Spor her alanda o kadar masumdu ki eski Yunan da kazananın başına yapraklardan yapılmış bir taç takılır ödüllendirilirdi. Şimdi özellikle spor denilince akla ilk gelen, milyonları peşinden sürükleyen futbolda, başarının bedeli yaprakla değil bir başka yeşil “milyon dolarlarla” taçlandırılıyor.
Olması gereken; üç büyük kulübün kendi aralarındaki rekabetinden doğacak sinerji ile güzel oyun anlayışı çerçevesinde, ülke futbolunun gelişmesine katkı yapmak. Bunun sonucunda da, hak ederek kazanılmış, kupa, şampiyonluk ve sıralamalara razı olmak. Bir sonraki sezonlar için, eksik, hatalı yönlerini düzelterek, tamamlayarak, bu rekabetin ve yarışın içinde olmak.
Hal böyleyken özellikle F.Bahçe ve G.Saray’ın 110 yıllık rekabetinden ortaya, var olma nedenleri olan futbolun ekonomik değerinin ve uluslararası saygınlığının zarar görmesini gözardı edecek kadar bir düşmanlık ve birbirlerini yok etme, karalama durumu ortaya çıktı.
Futbolun her anının paraya çevrilmesi, her maç için maliyet analizlerinin yapılması geldiğimiz ürkütücü durumun açık birer göstergesidir.
Başkan Aziz Yıldırım’ın bu maçlardan zarar ediyoruz, A2 takımıyla oynayacağız diyerek Ziraat Türkiye Kupasına bakış açısını ortaya koyarken, kulübün ve taraftarların sezonu kupasız kapatmadık sevinçleri, endüstriyel futbola yenik düşüyordu.
Futbola olan bu sakat bakış açısının bir an önce değiştirilmesi gerektiğine inananlardanım.
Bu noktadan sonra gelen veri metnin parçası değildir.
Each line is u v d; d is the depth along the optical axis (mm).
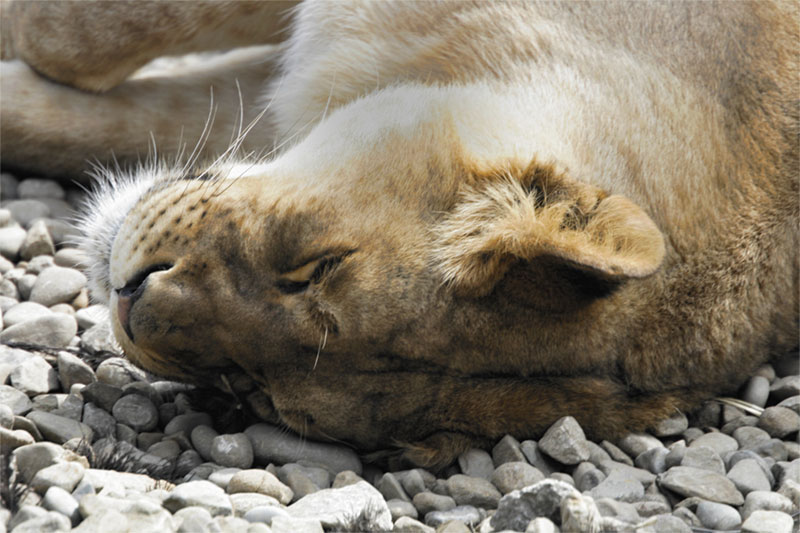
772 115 7613
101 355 7652
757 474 6570
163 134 9547
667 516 5977
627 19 7801
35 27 9156
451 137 6570
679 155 7102
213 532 5289
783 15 8000
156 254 6211
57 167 9789
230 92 9586
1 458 5652
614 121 7074
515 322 6344
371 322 6148
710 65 7641
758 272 7336
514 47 7660
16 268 9000
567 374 6629
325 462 6555
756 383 7711
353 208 6273
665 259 6801
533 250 5898
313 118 8242
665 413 7078
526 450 6594
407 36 8016
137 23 9023
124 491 5750
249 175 6586
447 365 6375
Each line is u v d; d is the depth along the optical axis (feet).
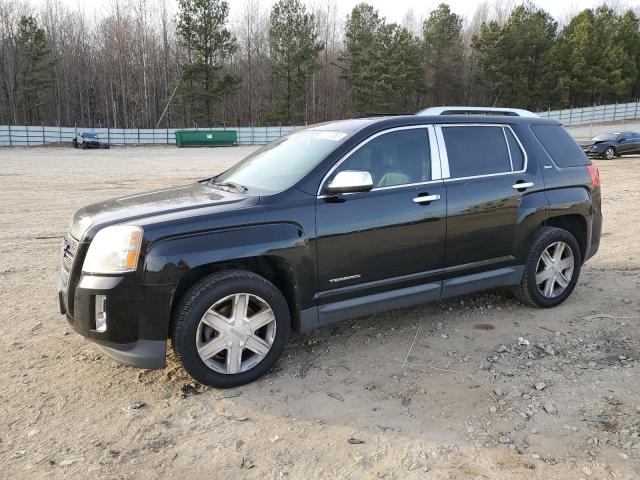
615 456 9.16
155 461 9.28
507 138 15.60
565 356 13.07
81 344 14.06
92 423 10.44
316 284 12.42
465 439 9.79
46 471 8.98
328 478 8.82
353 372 12.51
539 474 8.79
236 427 10.32
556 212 15.98
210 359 11.59
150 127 221.25
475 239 14.53
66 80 224.12
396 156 13.64
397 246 13.29
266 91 233.96
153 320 10.84
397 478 8.79
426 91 234.79
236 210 11.59
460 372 12.38
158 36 226.58
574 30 235.61
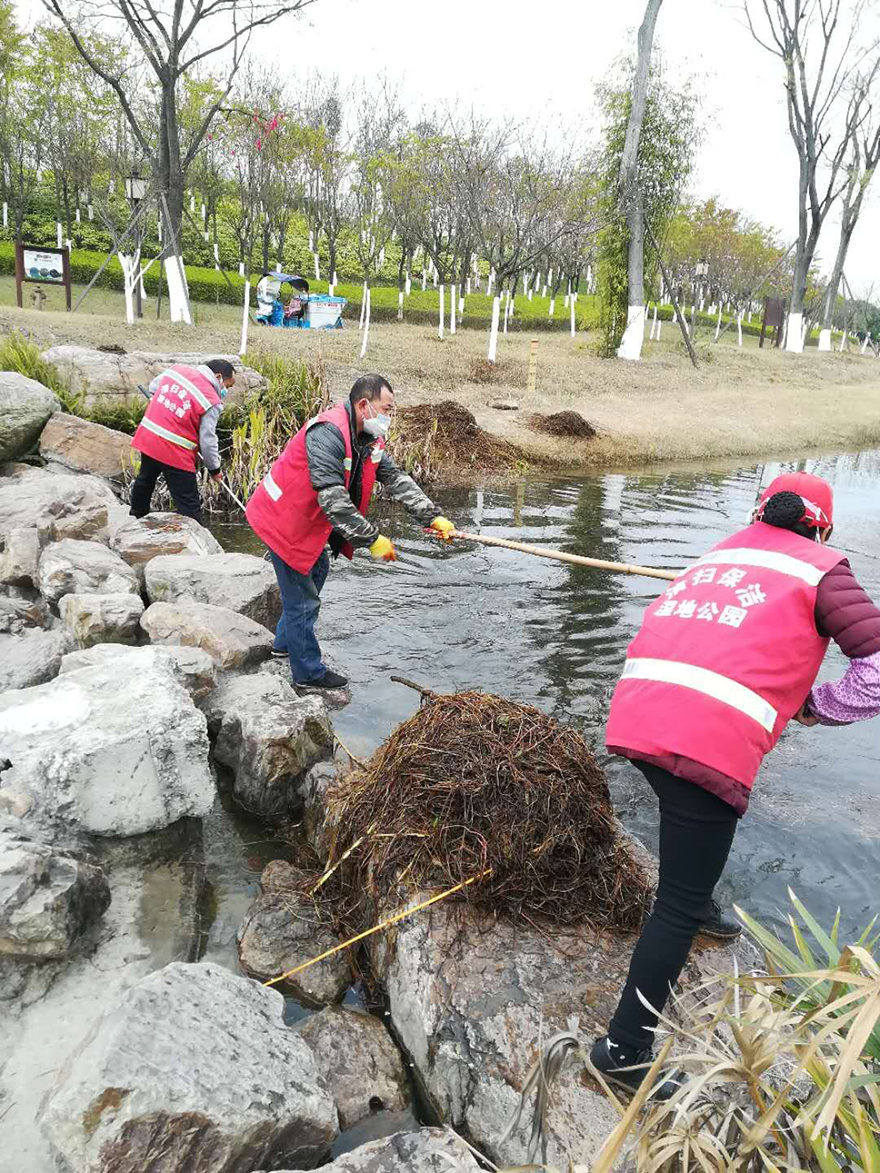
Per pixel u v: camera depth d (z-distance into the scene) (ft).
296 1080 8.02
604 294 77.46
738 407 62.49
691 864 8.23
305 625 16.78
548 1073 7.00
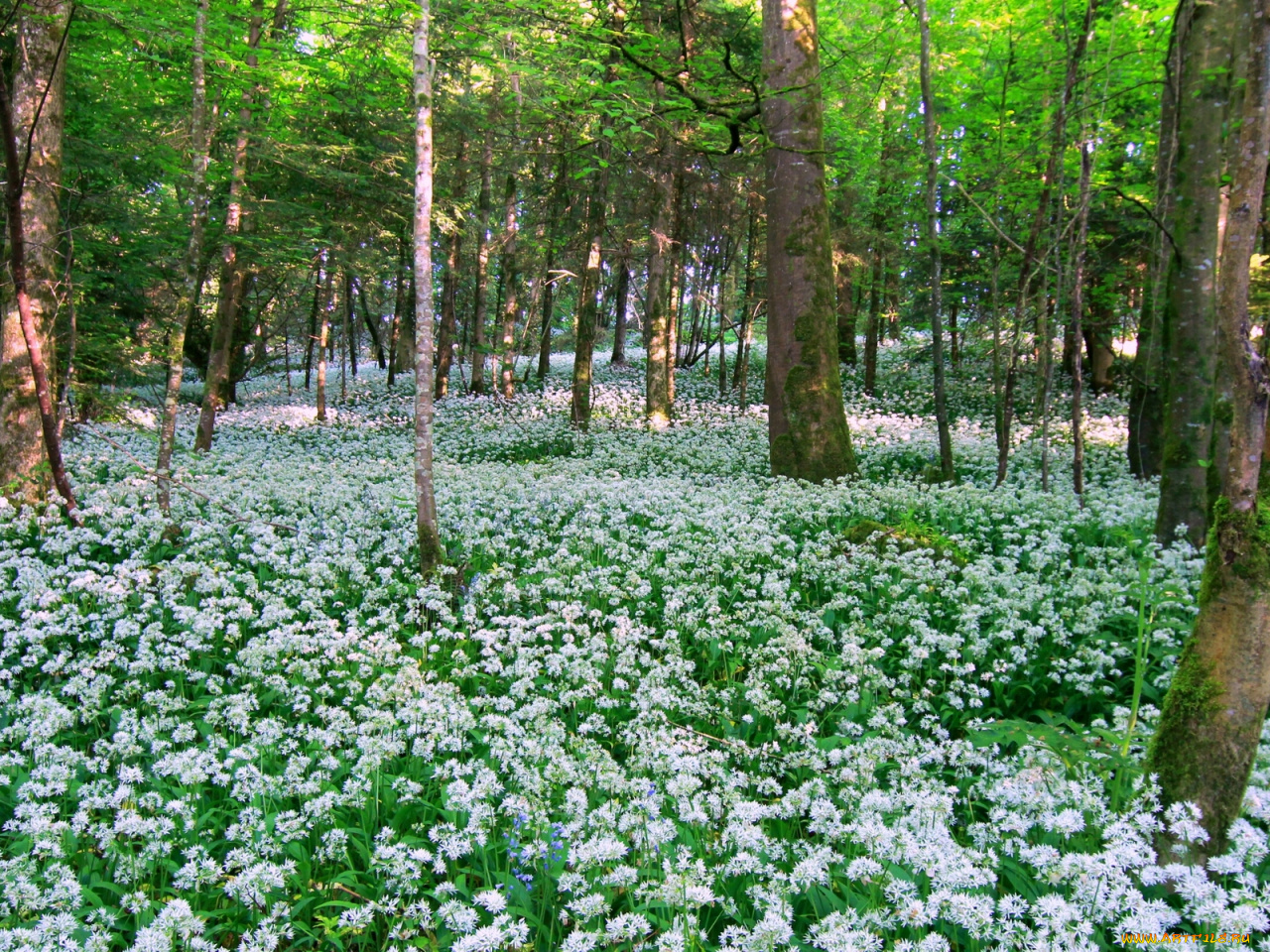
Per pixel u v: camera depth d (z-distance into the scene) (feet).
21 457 30.89
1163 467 27.76
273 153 45.83
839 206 67.56
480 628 21.25
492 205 87.92
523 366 117.80
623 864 11.32
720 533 26.84
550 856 11.56
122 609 20.03
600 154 50.31
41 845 11.13
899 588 21.39
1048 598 21.52
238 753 13.61
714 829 12.61
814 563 24.02
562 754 13.56
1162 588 20.70
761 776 14.79
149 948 9.39
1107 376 72.64
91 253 49.16
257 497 33.19
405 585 23.06
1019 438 52.31
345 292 83.30
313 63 36.58
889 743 13.69
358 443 60.29
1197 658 11.02
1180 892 9.39
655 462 48.39
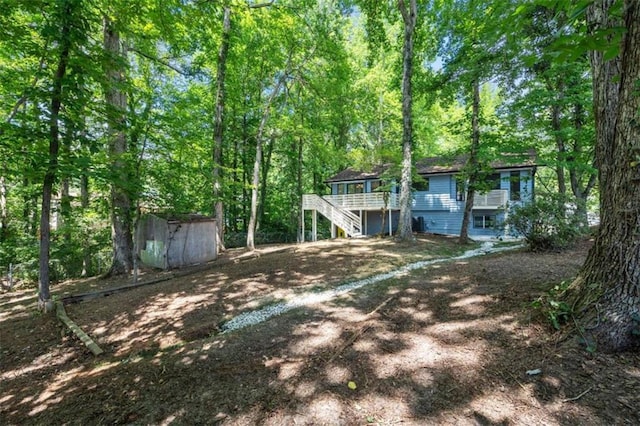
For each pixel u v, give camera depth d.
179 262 9.90
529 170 15.12
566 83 11.09
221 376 3.07
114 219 9.02
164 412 2.57
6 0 4.64
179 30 9.70
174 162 8.03
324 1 14.06
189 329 4.82
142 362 3.65
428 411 2.35
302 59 14.55
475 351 3.08
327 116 18.19
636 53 2.52
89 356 4.25
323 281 7.06
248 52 14.91
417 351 3.24
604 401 2.18
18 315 6.04
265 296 6.21
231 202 12.45
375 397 2.57
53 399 3.06
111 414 2.63
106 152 6.71
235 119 18.83
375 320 4.20
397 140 22.38
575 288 3.24
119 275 9.02
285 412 2.46
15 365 4.08
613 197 2.85
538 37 5.73
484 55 9.09
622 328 2.65
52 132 5.23
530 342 3.02
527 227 8.33
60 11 4.86
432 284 5.62
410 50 12.07
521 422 2.12
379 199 17.77
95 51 5.44
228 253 12.83
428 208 18.78
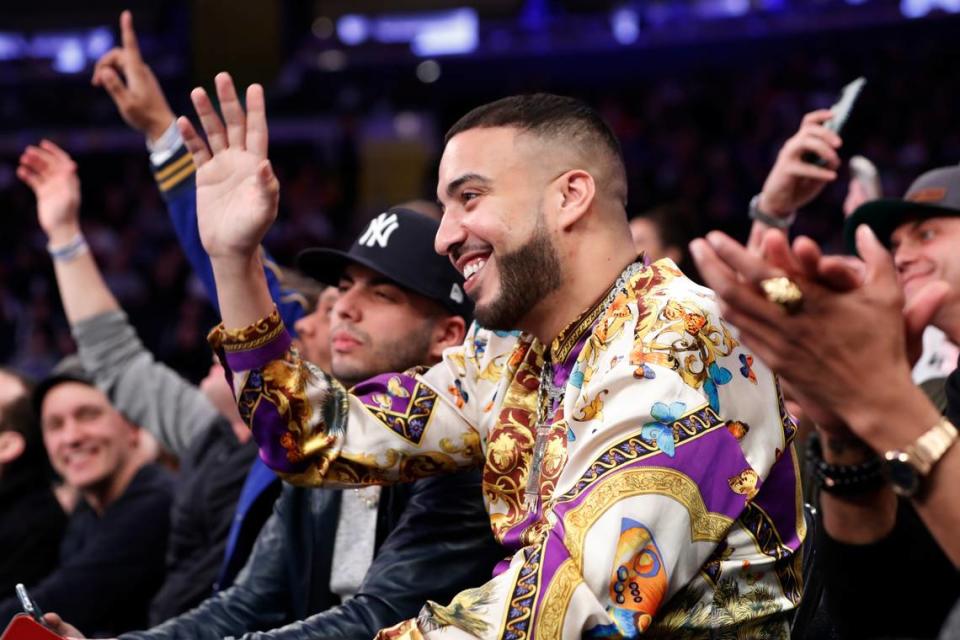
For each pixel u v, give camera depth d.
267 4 15.24
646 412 2.55
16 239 20.72
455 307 3.89
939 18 19.53
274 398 3.05
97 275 5.52
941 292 1.82
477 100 22.77
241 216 2.96
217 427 5.40
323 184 20.25
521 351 3.11
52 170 5.51
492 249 2.86
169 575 5.28
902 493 1.79
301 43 22.67
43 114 23.45
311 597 3.79
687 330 2.65
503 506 3.01
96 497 5.94
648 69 21.83
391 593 3.31
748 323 1.81
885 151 17.28
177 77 22.09
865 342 1.78
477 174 2.86
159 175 4.62
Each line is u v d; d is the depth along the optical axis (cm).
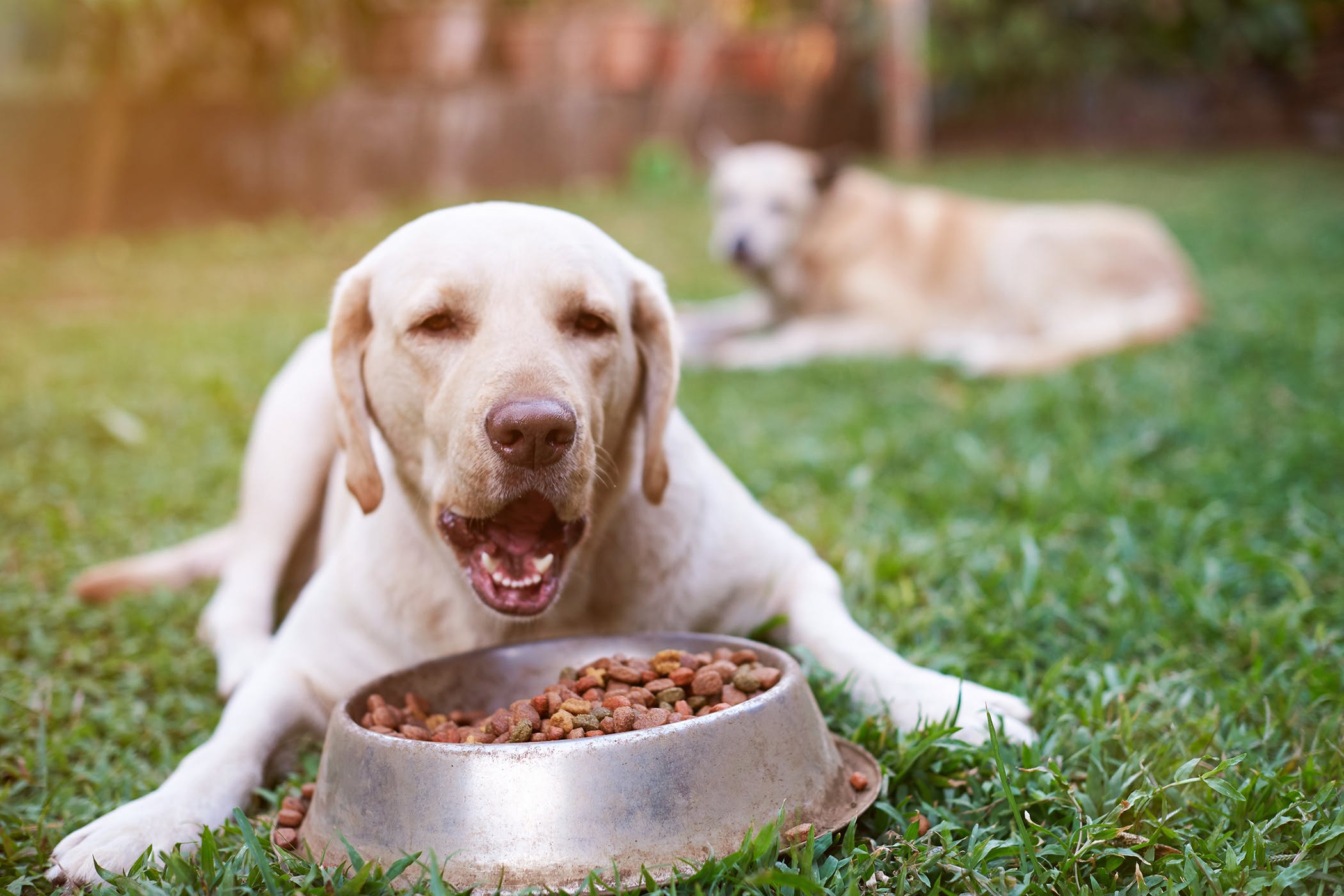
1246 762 94
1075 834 86
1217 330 240
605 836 84
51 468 181
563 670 97
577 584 104
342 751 89
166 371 240
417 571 104
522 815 84
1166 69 696
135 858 91
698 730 86
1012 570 128
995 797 91
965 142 719
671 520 107
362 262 103
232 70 448
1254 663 108
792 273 286
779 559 114
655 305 103
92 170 422
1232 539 132
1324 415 169
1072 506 144
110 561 149
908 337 277
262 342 265
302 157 461
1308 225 377
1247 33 662
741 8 624
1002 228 284
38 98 412
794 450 174
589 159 550
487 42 537
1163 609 118
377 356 101
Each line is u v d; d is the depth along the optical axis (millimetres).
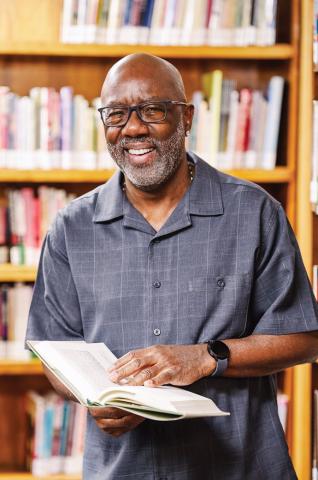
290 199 3742
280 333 2199
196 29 3695
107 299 2244
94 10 3660
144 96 2164
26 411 4008
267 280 2234
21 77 3990
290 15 3793
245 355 2146
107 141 2238
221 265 2209
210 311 2197
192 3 3684
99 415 2072
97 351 2184
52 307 2338
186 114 2332
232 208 2240
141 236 2244
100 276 2258
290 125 3740
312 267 3393
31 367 3748
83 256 2277
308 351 2234
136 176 2201
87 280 2268
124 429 2111
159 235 2223
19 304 3785
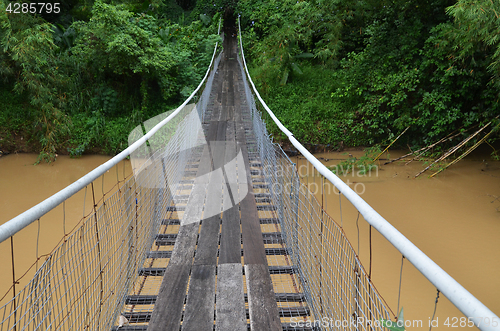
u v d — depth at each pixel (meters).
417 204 6.13
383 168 8.20
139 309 2.30
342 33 12.61
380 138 9.88
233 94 11.59
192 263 2.62
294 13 13.36
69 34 11.84
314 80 12.41
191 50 14.98
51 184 7.82
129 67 10.59
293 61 12.78
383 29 10.12
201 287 2.32
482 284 3.88
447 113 8.44
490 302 3.59
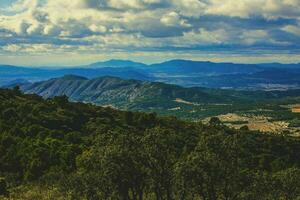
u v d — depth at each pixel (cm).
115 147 5947
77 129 12938
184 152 7531
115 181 5928
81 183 6362
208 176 5472
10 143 10781
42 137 11456
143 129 13638
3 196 8194
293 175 6241
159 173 5931
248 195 5662
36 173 9412
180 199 6041
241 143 6850
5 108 13562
Futbol otoritesi olan FİFA ve UEFA’nın belirleyeceği çerçevede, ülke federasyonlarının kendi hukuki sınırları içinde, futbolu sadece finansal fairplay uygulamalarıyla değil futbol kulüplerinin organizasyonu ve yönetim modellerinin yeniden organizasyonu konusunda bir düzenleme yapmaları gerekmektedir.
Bunun için yapılması gereken en önemli düzenleme kulüp tüzel kişiliklerinin dernek-şirket özelinde ayrı bir statüye kavuşturulmalarıdır. Bir taraftan sportif markaya ve 110 yıllık geleneğe ve hiç bir maddi çıkarı olmayan milyonlarca taraftara sahip bir dernek, diğer tarafta bu derneğin sahip olduğu borsada işlem gören şirket.
İş öyle hale geldi ki, sportif her hareket, kulübün gerçek sahibi olan milyonlarca taraftardan önce borsa aracılığıyla, bir avuç şirket ortağına bilgi olarak verilir oldu.
“SPORDA ŞİDDET YASASI” işlevselliğini, olaylar olduktan sonra ve sadece taraftarları cezalandırmak üzerine sürdürdüğü sürece, sporda şiddet bir gram azalmaz. Yasanın en kolay uygulama alanı bulduğu tribün terörünü, yaratan, destekleyen, büyüten tüm diğer unsurları aynı kararlılıkta cezalandıracak, cesur insanlara ihtiyacımız var.